Un diagnóstico alarmante
Según el documento, difundido desde Santa Rosa, La Pampa, el financiamiento, las condiciones laborales, los salarios y la infraestructura para la investigación sufren un deterioro acelerado. Esta situación compromete directamente el funcionamiento de universidades e institutos, considerados el núcleo del sistema científico nacional, donde se desarrolla la mayor parte de la investigación y se forman los futuros profesionales.

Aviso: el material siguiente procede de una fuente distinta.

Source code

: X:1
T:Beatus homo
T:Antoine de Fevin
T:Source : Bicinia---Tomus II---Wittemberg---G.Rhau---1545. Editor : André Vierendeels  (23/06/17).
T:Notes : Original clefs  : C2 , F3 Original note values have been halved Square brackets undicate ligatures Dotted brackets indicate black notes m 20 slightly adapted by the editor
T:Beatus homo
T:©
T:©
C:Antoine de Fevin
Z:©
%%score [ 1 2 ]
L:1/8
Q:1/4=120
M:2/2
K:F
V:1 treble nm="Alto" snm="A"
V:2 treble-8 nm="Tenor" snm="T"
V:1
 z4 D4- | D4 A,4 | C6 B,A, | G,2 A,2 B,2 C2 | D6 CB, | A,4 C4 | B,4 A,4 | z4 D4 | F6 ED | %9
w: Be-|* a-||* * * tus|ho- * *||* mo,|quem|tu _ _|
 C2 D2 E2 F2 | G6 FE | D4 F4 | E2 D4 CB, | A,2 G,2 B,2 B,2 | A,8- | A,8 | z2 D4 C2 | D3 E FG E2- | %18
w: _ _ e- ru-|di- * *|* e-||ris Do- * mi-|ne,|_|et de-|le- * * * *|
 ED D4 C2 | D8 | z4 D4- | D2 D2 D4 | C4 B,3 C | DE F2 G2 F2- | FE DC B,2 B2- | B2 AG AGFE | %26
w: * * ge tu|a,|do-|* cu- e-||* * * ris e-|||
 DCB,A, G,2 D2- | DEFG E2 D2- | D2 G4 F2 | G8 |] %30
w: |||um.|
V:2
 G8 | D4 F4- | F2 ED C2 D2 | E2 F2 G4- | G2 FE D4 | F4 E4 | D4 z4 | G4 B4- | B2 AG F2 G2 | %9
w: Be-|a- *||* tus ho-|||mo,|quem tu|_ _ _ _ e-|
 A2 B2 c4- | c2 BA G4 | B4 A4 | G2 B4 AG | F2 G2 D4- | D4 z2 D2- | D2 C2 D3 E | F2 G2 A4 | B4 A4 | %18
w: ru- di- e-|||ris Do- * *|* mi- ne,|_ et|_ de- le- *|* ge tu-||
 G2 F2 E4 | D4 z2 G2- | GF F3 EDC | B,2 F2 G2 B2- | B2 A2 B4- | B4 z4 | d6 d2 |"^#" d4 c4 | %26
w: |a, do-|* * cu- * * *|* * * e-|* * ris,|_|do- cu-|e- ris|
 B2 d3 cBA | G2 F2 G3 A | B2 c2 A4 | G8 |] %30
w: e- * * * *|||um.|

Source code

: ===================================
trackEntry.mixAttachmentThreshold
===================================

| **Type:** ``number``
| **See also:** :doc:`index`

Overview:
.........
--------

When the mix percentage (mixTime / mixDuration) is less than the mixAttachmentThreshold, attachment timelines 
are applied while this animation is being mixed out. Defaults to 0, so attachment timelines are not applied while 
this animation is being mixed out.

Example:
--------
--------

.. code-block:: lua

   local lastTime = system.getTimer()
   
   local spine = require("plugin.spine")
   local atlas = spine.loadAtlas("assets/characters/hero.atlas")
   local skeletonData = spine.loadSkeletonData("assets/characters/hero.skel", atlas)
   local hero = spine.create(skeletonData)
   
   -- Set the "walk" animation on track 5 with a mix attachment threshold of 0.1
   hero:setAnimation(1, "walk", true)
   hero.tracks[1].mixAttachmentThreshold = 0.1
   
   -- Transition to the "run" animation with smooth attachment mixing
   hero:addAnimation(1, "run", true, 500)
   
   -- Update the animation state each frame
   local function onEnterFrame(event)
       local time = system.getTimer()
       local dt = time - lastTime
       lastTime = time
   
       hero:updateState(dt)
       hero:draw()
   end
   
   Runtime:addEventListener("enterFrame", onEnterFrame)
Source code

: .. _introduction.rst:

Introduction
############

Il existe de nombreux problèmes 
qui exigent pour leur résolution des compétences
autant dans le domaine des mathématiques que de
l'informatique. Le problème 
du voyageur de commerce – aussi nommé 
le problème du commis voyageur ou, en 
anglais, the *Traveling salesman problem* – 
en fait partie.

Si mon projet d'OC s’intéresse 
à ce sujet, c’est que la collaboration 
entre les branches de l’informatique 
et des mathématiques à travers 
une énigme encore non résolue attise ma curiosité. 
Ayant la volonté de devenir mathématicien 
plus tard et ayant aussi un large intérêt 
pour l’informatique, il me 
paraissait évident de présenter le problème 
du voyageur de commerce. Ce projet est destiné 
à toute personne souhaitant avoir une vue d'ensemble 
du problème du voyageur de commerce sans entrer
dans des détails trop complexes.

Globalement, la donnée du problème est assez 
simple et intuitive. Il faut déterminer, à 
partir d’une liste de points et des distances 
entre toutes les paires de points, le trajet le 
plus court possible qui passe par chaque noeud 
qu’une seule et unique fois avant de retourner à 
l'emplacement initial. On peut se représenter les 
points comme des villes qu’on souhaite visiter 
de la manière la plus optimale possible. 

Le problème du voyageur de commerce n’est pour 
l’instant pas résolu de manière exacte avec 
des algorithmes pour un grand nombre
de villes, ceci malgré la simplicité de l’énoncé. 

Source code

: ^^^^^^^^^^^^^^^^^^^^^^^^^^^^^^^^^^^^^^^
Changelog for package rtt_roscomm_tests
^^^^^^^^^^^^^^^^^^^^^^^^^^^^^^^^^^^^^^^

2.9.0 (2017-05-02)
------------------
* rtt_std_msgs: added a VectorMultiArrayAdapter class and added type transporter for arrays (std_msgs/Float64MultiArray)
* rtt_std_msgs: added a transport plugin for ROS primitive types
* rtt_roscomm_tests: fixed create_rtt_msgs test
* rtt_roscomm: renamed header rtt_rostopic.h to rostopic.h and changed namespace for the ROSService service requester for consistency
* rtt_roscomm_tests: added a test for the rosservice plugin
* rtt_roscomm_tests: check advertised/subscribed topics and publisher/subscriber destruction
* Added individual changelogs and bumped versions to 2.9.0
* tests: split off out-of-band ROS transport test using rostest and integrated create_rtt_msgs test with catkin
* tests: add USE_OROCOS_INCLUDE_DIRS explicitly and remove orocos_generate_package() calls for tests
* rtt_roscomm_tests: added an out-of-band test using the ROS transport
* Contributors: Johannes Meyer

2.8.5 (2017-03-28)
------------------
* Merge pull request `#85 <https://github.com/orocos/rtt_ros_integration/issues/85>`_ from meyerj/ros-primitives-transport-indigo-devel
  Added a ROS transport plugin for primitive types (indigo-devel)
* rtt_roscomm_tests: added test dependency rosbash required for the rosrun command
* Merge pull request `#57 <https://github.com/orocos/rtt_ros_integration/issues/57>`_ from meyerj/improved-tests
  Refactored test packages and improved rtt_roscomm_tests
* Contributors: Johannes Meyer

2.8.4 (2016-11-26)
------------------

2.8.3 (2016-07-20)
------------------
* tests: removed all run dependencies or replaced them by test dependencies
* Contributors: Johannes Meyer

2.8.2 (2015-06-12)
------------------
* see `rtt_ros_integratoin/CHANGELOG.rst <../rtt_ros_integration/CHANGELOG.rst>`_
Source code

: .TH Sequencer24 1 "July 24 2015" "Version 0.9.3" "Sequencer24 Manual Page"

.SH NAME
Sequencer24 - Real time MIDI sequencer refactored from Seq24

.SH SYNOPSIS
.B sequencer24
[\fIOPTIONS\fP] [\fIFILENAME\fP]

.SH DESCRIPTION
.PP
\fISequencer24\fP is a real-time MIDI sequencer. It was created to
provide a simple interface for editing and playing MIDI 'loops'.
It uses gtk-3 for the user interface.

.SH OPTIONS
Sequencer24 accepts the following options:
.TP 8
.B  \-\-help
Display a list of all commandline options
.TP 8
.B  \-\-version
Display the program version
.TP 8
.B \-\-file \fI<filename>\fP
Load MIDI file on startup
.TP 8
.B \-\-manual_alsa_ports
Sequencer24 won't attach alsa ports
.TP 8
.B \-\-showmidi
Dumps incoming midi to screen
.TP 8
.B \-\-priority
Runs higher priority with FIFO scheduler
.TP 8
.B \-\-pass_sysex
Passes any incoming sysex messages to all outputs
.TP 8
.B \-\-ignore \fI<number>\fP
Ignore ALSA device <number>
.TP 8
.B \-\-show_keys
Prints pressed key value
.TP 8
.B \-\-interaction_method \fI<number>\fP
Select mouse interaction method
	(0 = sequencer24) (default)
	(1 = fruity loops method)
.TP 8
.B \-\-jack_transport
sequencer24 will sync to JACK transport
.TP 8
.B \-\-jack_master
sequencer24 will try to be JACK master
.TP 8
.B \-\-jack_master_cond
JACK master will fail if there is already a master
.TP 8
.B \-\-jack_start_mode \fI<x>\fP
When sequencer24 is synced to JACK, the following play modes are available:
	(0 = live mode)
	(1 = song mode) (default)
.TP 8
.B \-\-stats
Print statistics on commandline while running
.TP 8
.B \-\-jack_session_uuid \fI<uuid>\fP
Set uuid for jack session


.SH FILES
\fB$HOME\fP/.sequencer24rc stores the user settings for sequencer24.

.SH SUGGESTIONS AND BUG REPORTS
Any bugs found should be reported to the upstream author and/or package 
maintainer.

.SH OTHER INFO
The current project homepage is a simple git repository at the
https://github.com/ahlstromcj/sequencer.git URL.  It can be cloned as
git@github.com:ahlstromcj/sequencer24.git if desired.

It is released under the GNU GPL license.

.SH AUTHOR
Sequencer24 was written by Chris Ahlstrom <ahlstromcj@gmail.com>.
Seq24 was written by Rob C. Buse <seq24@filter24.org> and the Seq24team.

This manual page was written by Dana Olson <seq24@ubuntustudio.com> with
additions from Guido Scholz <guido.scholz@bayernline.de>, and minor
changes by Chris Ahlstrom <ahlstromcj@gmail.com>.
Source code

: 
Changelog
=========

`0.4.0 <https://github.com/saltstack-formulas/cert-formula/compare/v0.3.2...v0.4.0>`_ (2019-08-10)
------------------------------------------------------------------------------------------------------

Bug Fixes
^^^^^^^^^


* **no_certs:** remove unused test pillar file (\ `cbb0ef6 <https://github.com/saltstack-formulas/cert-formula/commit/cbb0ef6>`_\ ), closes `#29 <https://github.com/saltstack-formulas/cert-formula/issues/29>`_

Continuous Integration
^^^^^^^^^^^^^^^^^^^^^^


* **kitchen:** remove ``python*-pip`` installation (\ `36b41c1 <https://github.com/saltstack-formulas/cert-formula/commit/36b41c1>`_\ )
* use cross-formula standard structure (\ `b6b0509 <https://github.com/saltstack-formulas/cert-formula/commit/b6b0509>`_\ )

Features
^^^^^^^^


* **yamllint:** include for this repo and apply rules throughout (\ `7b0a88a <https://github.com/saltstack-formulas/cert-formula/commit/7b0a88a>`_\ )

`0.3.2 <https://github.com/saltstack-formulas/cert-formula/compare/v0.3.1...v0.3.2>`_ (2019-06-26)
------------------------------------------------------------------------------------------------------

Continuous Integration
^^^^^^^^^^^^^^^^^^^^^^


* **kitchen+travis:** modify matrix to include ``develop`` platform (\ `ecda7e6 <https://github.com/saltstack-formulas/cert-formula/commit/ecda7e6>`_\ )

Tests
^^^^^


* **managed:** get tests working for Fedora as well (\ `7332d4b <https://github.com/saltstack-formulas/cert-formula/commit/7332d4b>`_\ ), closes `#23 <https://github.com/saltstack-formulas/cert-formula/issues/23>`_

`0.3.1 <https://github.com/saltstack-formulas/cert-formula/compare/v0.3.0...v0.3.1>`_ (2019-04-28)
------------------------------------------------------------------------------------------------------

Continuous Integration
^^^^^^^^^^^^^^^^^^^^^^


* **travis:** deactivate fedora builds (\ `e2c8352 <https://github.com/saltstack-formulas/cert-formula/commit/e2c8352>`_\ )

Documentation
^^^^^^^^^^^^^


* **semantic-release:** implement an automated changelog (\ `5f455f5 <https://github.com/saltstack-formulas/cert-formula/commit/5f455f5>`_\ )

Consecuencias inmediatas y futuras
La falta de recursos pone en peligro proyectos estratégicos, laboratorios, becas y carreras de posgrado. Además, las instituciones advierten sobre un efecto dominó: la imposibilidad de retener a los jóvenes talentos, quienes se ven forzados a emigrar en busca de mejores oportunidades. Esta «fuga de cerebros» no solo empobrece el presente, sino que erosiona el futuro del país al desarticular grupos de investigación y acelerar el envejecimiento de las plantas docentes.
Un llamado a la acción
En el comunicado, el CIN y la RAICyT realizan un exhorto a las autoridades nacionales para que garanticen los niveles de financiamiento indispensables. Reafirman su compromiso con una universidad pública, gratuita y de calidad, y con un sistema científico robusto y federal. Finalmente, convocan a la sociedad a acompañar la defensa de lo que consideran «bienes públicos fundamentales».
La voz de las autoridades
Durante el 95º Plenario del CIN, realizado en la Universidad Nacional de La Pampa, el presidente del organismo, Oscar Alpa, expresó su preocupación por el desánimo que percibe en la comunidad universitaria. «Veo docentes y no docentes desanimados de que no ven un Gobierno que apuesta a la universidad pública», señaló, remarcando el rol histórico de la educación superior como motor de ascenso social en Argentina.
Las entidades concluyen que el debilitamiento de la ciencia y la universidad pública no solo compromete el presente, sino que pone en riesgo capacidades estratégicas para enfrentar desafíos en salud, energía, ambiente y producción. Subrayan que la pérdida de estas capacidades puede llevar años, e incluso décadas, en ser revertida.